六月初二,安國公府六十壽辰,冠蓋云集,賓客盈門。
朱漆大門洞開,門前車水馬龍,皆是京城有頭有臉的勛貴官宦。府內張燈結彩,戲臺高搭,觥籌交錯間,一派富貴雍容、熱鬧非凡的景象。
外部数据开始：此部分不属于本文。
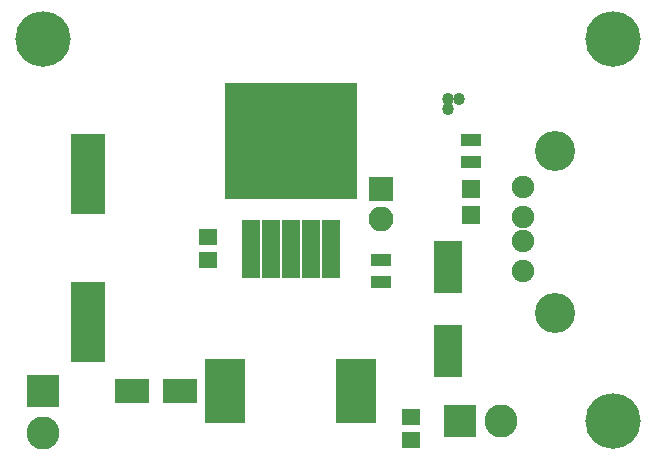
<source format=gts>
G04 #@! TF.GenerationSoftware,KiCad,Pcbnew,(5.1.0)-1*
G04 #@! TF.CreationDate,2019-08-10T18:49:58-05:00*
G04 #@! TF.ProjectId,TS2596_24V_to_5V_3A_reg,54533235-3936-45f3-9234-565f746f5f35,V0*
G04 #@! TF.SameCoordinates,Original*
G04 #@! TF.FileFunction,Soldermask,Top*
G04 #@! TF.FilePolarity,Negative*
%FSLAX46Y46*%
G04 Gerber Fmt 4.6, Leading zero omitted, Abs format (unit mm)*
G04 Created by KiCad (PCBNEW (5.1.0)-1) date 2019-08-10 18:49:58*
%MOMM*%
%LPD*%
G04 APERTURE LIST*
%ADD10R,1.500000X5.000000*%
%ADD11R,11.200001X9.799999*%
%ADD12R,2.400000X4.400000*%
%ADD13C,4.700000*%
%ADD14R,2.900000X2.100000*%
%ADD15R,1.700000X1.100000*%
%ADD16R,3.500000X5.400000*%
%ADD17C,1.900000*%
%ADD18C,3.400000*%
%ADD19R,2.100000X2.100000*%
%ADD20O,2.100000X2.100000*%
%ADD21C,2.800000*%
%ADD22R,2.800000X2.800000*%
%ADD23C,1.035000*%
%ADD24R,1.600000X1.600000*%
%ADD25R,1.650000X1.400000*%
%ADD26R,2.900000X6.900000*%
G04 APERTURE END LIST*
D10*
X170590000Y-85785000D03*
X172290000Y-85785000D03*
X173990000Y-85785000D03*
X175690000Y-85785000D03*
X177390000Y-85785000D03*
D11*
X173990000Y-76635000D03*
D12*
X187325000Y-87255000D03*
X187325000Y-94355000D03*
D13*
X201295000Y-67945000D03*
X201295000Y-100330000D03*
X153035000Y-67945000D03*
D14*
X164560000Y-97790000D03*
X160560000Y-97790000D03*
D15*
X189230000Y-78420000D03*
X189230000Y-76520000D03*
X181610000Y-86680000D03*
X181610000Y-88580000D03*
D16*
X179540000Y-97790000D03*
X168440000Y-97790000D03*
D17*
X193675000Y-80520000D03*
X193675000Y-83060000D03*
X193675000Y-85090000D03*
X193675000Y-87630000D03*
D18*
X196345000Y-77470000D03*
X196345000Y-91190000D03*
D19*
X181610000Y-80645000D03*
D20*
X181610000Y-83185000D03*
D21*
X153035000Y-101290000D03*
D22*
X153035000Y-97790000D03*
D21*
X191770000Y-100330000D03*
D22*
X188270000Y-100330000D03*
D23*
X187325000Y-73025000D03*
X188223026Y-73025000D03*
X187325000Y-73923026D03*
D24*
X189230000Y-82845000D03*
X189230000Y-80645000D03*
D25*
X184150000Y-99965000D03*
X184150000Y-101965000D03*
X167005000Y-86725000D03*
X167005000Y-84725000D03*
D26*
X156845000Y-79375000D03*
X156845000Y-91975000D03*
M02*

</source>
楚晚棠隨著母親江柳煙下了馬車,立在府門前,看著那熟悉的匾額,心中不免有些忐忑。她今日穿了身湖水綠繡折枝玉蘭的襦裙,臂間挽著月白披帛,妝容清淡,卻難掩天生麗質,只是臉色仍比往日略顯蒼白,平添了幾分我見猶憐的脆弱。
剛踏上臺階,早有得了消息的安國公世子夫人、蕭翊的舅母林氏笑著迎了出來。林氏性子爽利,剛看到楚晚棠便親熱地拉住她的手,上下打量,眼中滿是真切的心疼與歡喜:“好孩子,可算是來了!前些日子聽說你受了傷,可把舅母擔心壞了。老太爺昨兒還念叨,怕你身子不爽利來不了,正遺憾著呢!快隨舅母進去,你外祖父和外祖母見了你,定要高興壞了。”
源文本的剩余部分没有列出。